Disable Hacking With Google 2-Step Verification
Google knows everything; that you have heard a lot! Now it’s time to rephrase this and alert you with the fact that “Hackers know everything” as well.
Google verification, in other words known as Two-step authentication is a process by which a security layer is built on your account. Whether you’re using Gmail for email or its suit apps, setting up your account with Google 2-Step verification is like putting a security guard that would not let anyone else enter in your account. This is highly essential, as you might have read the story of Mat Honan. The tale that explains where his Amazon, Apple, Gmail, and Twitter accounts were hacked and his digital life was eradicated. If you haven’t, then you need to read it!
While you acknowledge yourself with that, here’s what you can do to get started with protecting your personal data with Google Account Verification.

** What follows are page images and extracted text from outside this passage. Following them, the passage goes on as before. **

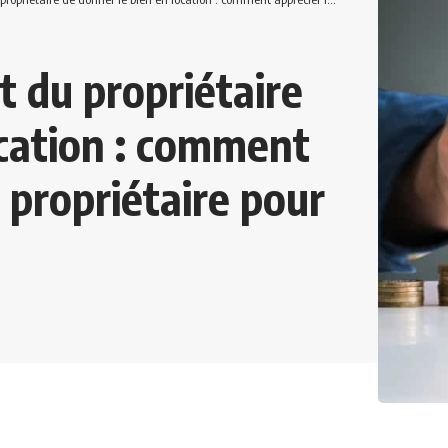
 du propriétaire
ocation : comment
u propriétaire pour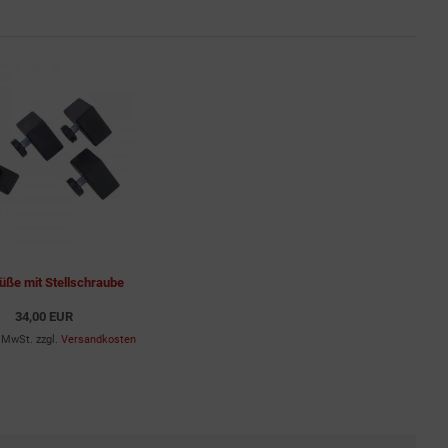
üße mit Stellschraube
34,00 EUR
% MwSt. zzgl.
Versandkosten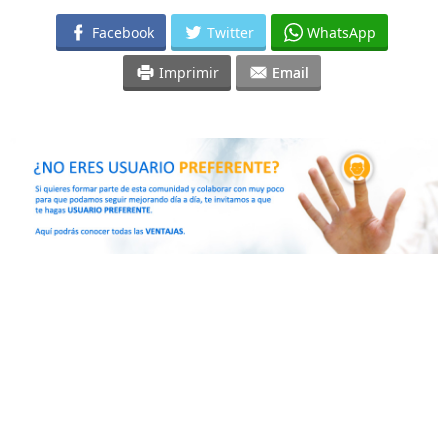
Facebook
Twitter
WhatsApp
Imprimir
Email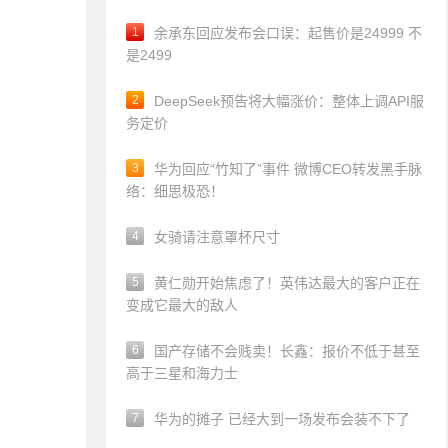
1
余承东回应发布会口误：起售价是24999 不
是2499
2
DeepSeek预告将大幅涨价：整体上调API服
务定价
3
华为回应“竹知了”事件 微博CEO转发黑手脉
络：细思极恐！
4
女骑请注意罩杯尺寸
5
黄仁勋开始焦虑了！英伟达最大的客户正在
变成它最大的敌人
6
国产存储不会贱卖！长鑫：报价不低于甚至
高于三星和海力士
7
华为的摊子 已经大到一场发布会装不下了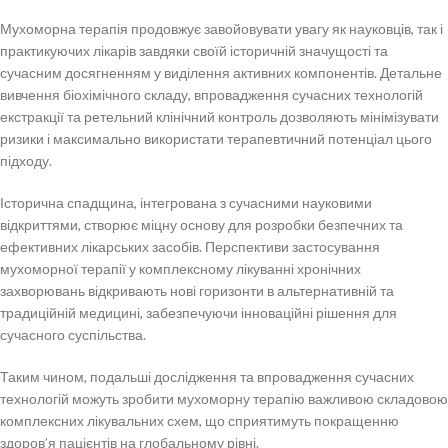
Мухоморна терапія продовжує завойовувати увагу як науковців, так і
практикуючих лікарів завдяки своїй історичній значущості та
сучасним досягненням у виділення активних компонентів. Детальне
вивчення біохімічного складу, впровадження сучасних технологій
екстракції та ретельний клінічний контроль дозволяють мінімізувати
ризики і максимально використати терапевтичний потенціал цього
підходу.
Історична спадщина, інтегрована з сучасними науковими
відкриттями, створює міцну основу для розробки безпечних та
ефективних лікарських засобів. Перспективи застосування
мухоморної терапії у комплексному лікуванні хронічних
захворювань відкривають нові горизонти в альтернативній та
традиційній медицині, забезпечуючи інноваційні рішення для
сучасного суспільства.
Таким чином, подальші дослідження та впровадження сучасних
технологій можуть зробити мухоморну терапію важливою складовою
комплексних лікувальних схем, що сприятимуть покращенню
здоров’я пацієнтів на глобальному рівні.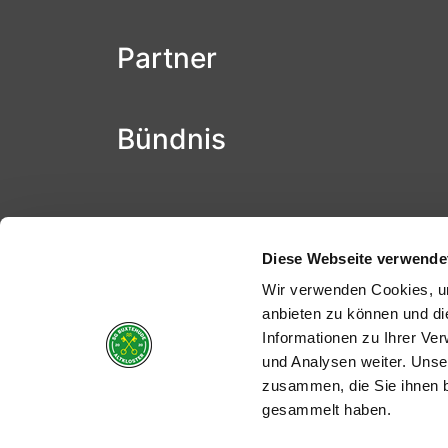
Partner
Bündnis
Diese Webseite verwende
Wir verwenden Cookies, um
anbieten zu können und di
Informationen zu Ihrer Ve
und Analysen weiter. Unse
zusammen, die Sie ihnen b
gesammelt haben.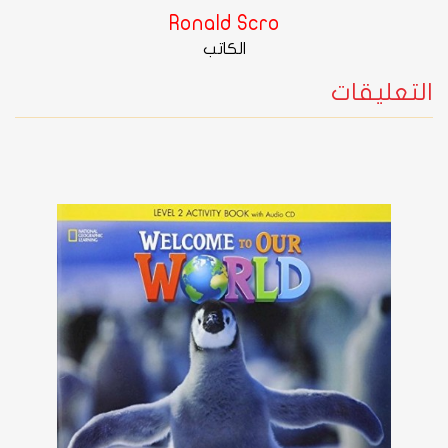
Ronald Scro
الكاتب
التعليقات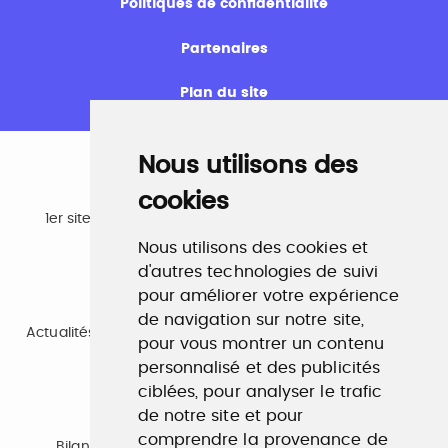
Politiques de confidentialité
Partenaires
Plan du site
Nous utilisons des
cookies
Emploi
1er site emploi du secteur culturel 784.000 visites et
230.000 visiteurs uniques par mois.
Nous utilisons des cookies et
www.profilculture.com
d'autres technologies de suivi
pour améliorer votre expérience
Formation
de navigation sur notre site,
Actualités, guide et annuaire des formations aux métiers
pour vous montrer un contenu
de la culture.
www.profilculture-formation.com
personnalisé et des publicités
ciblées, pour analyser le trafic
de notre site et pour
Accompagnement professionnel
comprendre la provenance de
Bilan de compétences, coaching, techniques de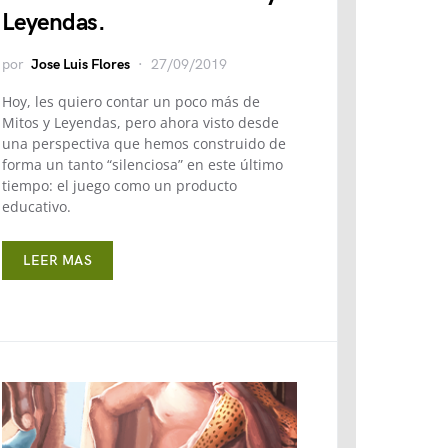
Leyendas.
por
Jose Luis Flores
27/09/2019
Hoy, les quiero contar un poco más de
Mitos y Leyendas, pero ahora visto desde
una perspectiva que hemos construido de
forma un tanto “silenciosa” en este último
tiempo: el juego como un producto
educativo.
LEER MAS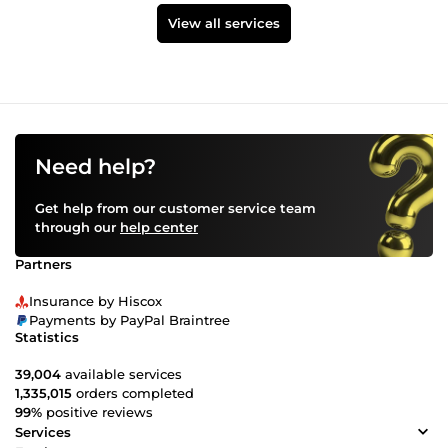
View all services
Need help?
Get help from our customer service team
through our
help center
Partners
Insurance by Hiscox
Payments by PayPal Braintree
Statistics
39,004
available services
1,335,015
orders completed
99%
positive reviews
Services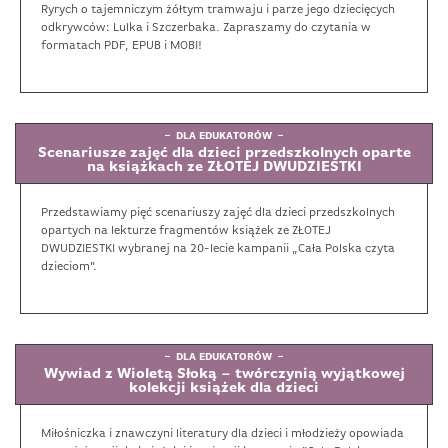
Ryrych o tajemniczym żółtym tramwaju i parze jego dziecięcych
odkrywców: Lulka i Szczerbaka. Zapraszamy do czytania w
formatach PDF, EPUB i MOBI!
DLA EDUKATORÓW
Scenariusze zajęć dla dzieci przedszkolnych oparte
na książkach ze ZŁOTEJ DWUDZIESTKI
Przedstawiamy pięć scenariuszy zajęć dla dzieci przedszkolnych
opartych na lekturze fragmentów książek ze ZŁOTEJ
DWUDZIESTKI wybranej na 20-lecie kampanii „Cała Polska czyta
dzieciom".
DLA EDUKATORÓW
Wywiad z Wioletą Słoką – twórczynią wyjątkowej
kolekcji książek dla dzieci
Miłośniczka i znawczyni literatury dla dzieci i młodzieży opowiada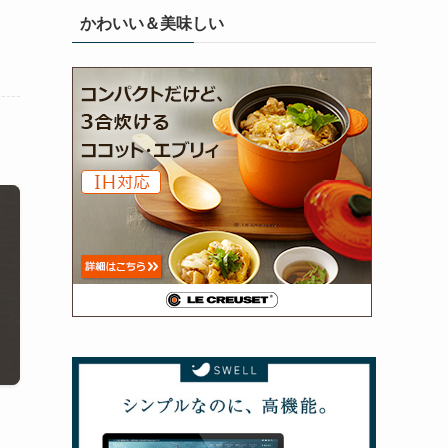
かわいい＆美味しい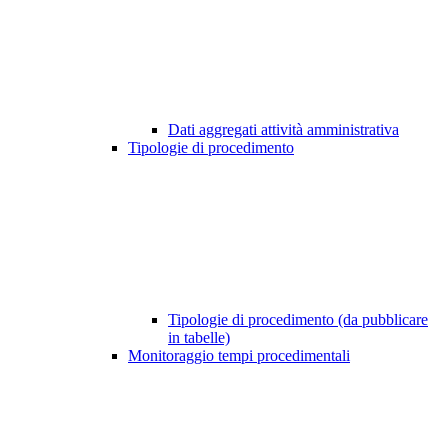
Dati aggregati attività amministrativa
Tipologie di procedimento
Tipologie di procedimento (da pubblicare
in tabelle)
Monitoraggio tempi procedimentali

1. Enable Google Verification
2. Set up Backups
The two-step verification process starts with you entering your regular password and a single use, six digit Google verification code. Google verification text code is immediately sent to your cell phone, which you’re asked to verify to precede with log-in process. This way you log-in with two steps, so even if your password gets cracked by a hacker, he would need physical possession of your cell phone to get the code.
Here’s how you add Google Verification to your account:
- To get started Log-in to your Gmail account, with your Gmail credentials
- Check and confirm for the phone number listed is the current cell phone number. Once the phone number gets set, you would need to decide how you would want the passcode to be received; via text, voice or mobile app.
- Once you’re done with doing the settings you can then test out the system. Click “Send code”, and a verification code will arrive on your phone in a matter of seconds. Enter that code and hit “Verify”, then “Next”.
- The last thing that you’ll be asked is to confirm if you’re using a trusted computer. If you answer Google “to trust it”, then you won’t have to follow the Two-step Authentication process from that specific machine. The computer you put as non-trusted would require both the password and the two-step verification code whenever you would log in to your account.
- Finally click the red button to turn on 2-step verification and then re-enter your password.
One thing you don’t want to forget is keeping a backup plan. In case if you lose your phone, you can add a second phone number to two-step authentication.
To do this, go to Google’s Accounts > Security page and click the Edit button next to 2-step verification to add a backup number.
The Google Authenticator app for mobile is available for iPhone, Android, and BlackBerry platforms.